Depersonalisation and Concealment
The sanitisation of war extended to its most brutal realities. Brody recalls being directed not to photograph the obscenity of what bombs did to human bodies. Instead, suffering was obscured, creating a detachment between the viewer and the realities of war. In one haunting image, a human body lies under a sheet, crawling with bugs. Only a limp arm, adorned with a wedding ring, protrudes from the sheet. While the photograph hints at the consequences of war, it stops short of revealing the full extent of its horrors.
Similarly, Brody’s image of rows of bodies wrapped in plastic bags underscores this concealment. The anonymity of the dead—depersonalised and sanitised—aligns with the U.S. military’s refusal to conduct or release body counts. General Tommy Franks famously declared in 2002, “We don’t do body counts.” By February 2020, the Iraq Body Count project had documented over 207,759 Iraqi civilian deaths.
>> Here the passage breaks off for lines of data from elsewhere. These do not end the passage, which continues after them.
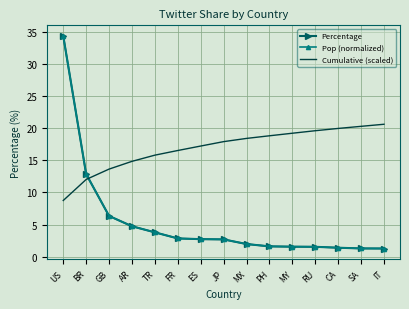

What position from the left is RU?

12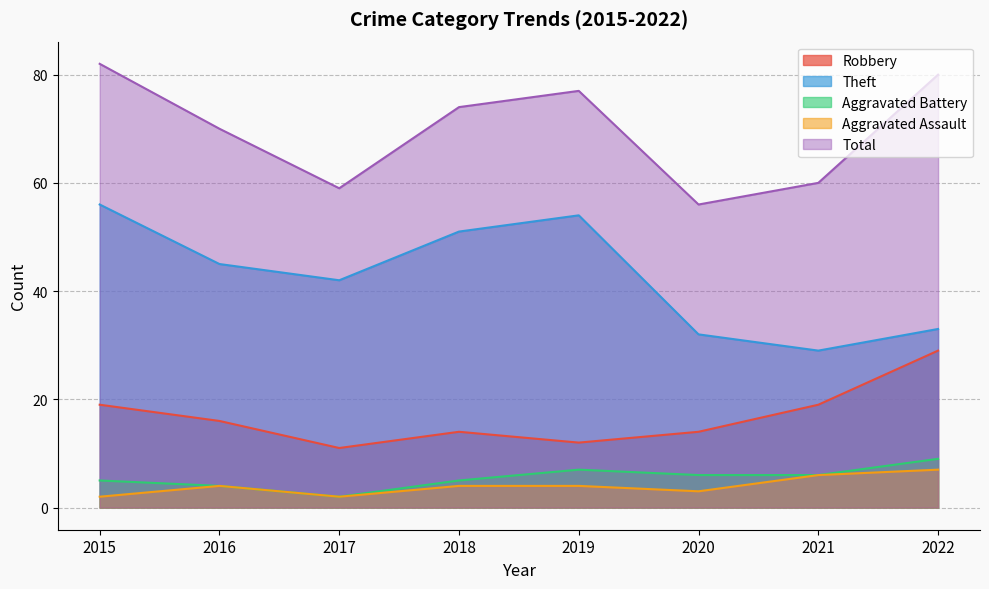

Which series changed the most between 2020 and 2022?

Total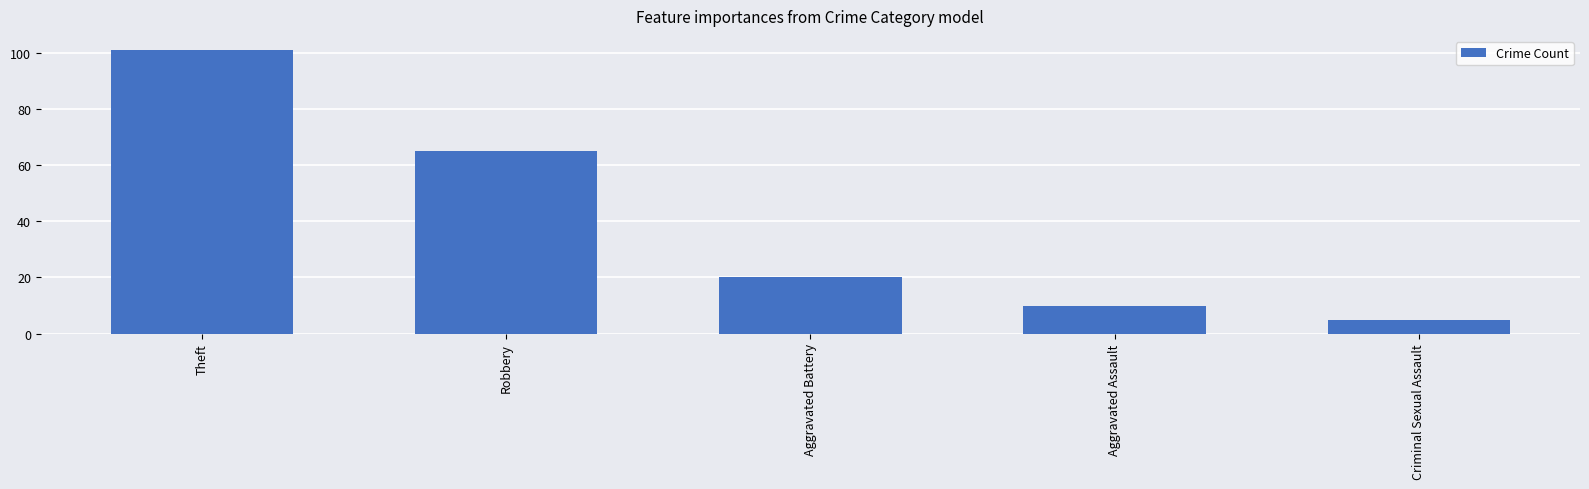

What is the change in value from Theft to Aggravated Battery?

-81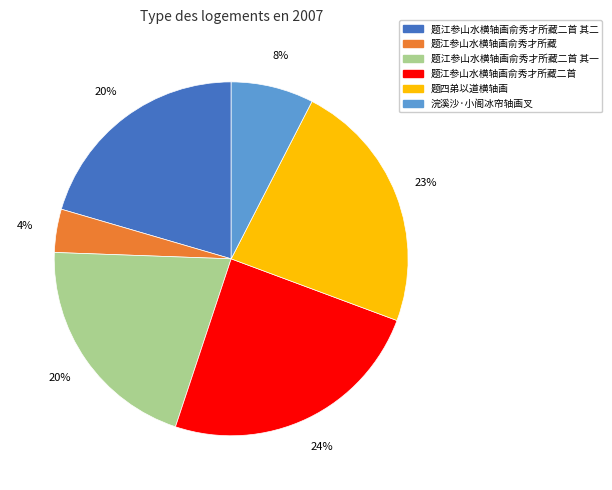

Is there any slice that represents more than half of the pie?

No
These figures remained invisible in the official narrative, hinted at only through the absences in Brody’s photographs.
A Disillusioned Perspective
Reflecting on his work, Brody grapples with his role as a “propagandist”. He describes the frustration of photographing within the confines of the military’s visual scope. In his 2019 book Attention Servicemember, Brody pairs his images with a critical elegy of his experiences, exposing the orchestration behind the war’s imagery. “We didn’t help the Iraqi people,” he admits, countering the “Winning Hearts and Minds” rhetoric employed to justify the invasion.
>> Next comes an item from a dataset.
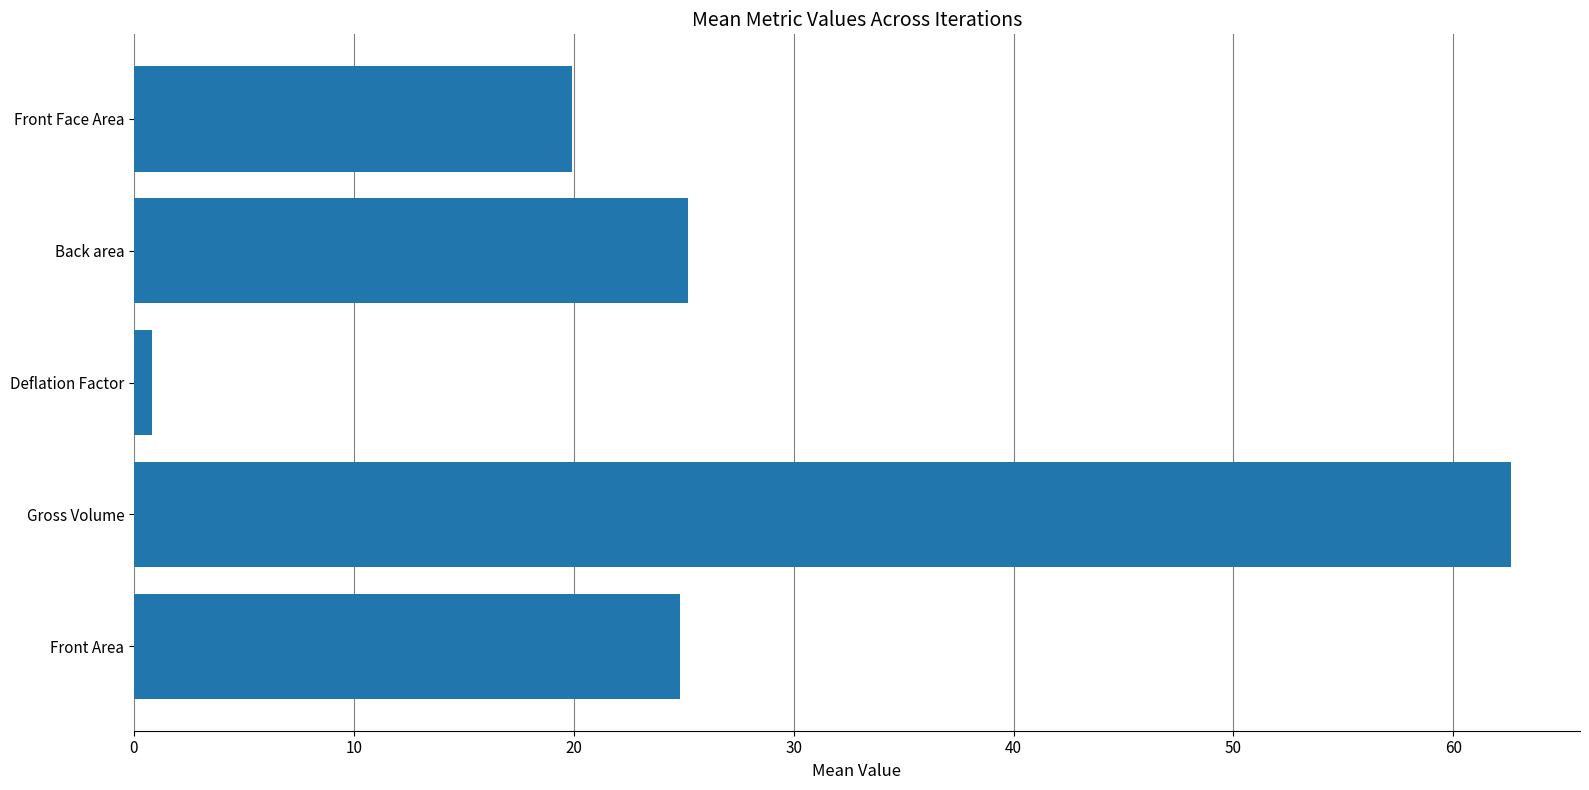

Are the bars grouped side by side (vs. stacked)?

No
Brody’s disillusionment echoes the sentiments of other embedded photographers who found their perspectives shaped by proximity to the military. Photographer Peter van Agtmael notes, “So much of the attention was focused on the Americans, and yet, in human terms, they played a small part.” This limited viewpoint prevented deeper engagement with the lives and experiences of Iraqis, reinforcing an “us vs. them” mentality.
Ben Brody’s reflections on the visual doctrine of the Iraq War highlight the role of photography in constructing narratives that justify military interventions. By controlling what was seen and omitted, the U.S. military shaped public perceptions of the war, amplifying themes of heroism and professionalism while concealing the realities of suffering and destruction. Brody’s work stands as both a testament to the power of imagery and a critique of its manipulation, challenging us to look beyond the official gaze and question the narratives we accept as truth.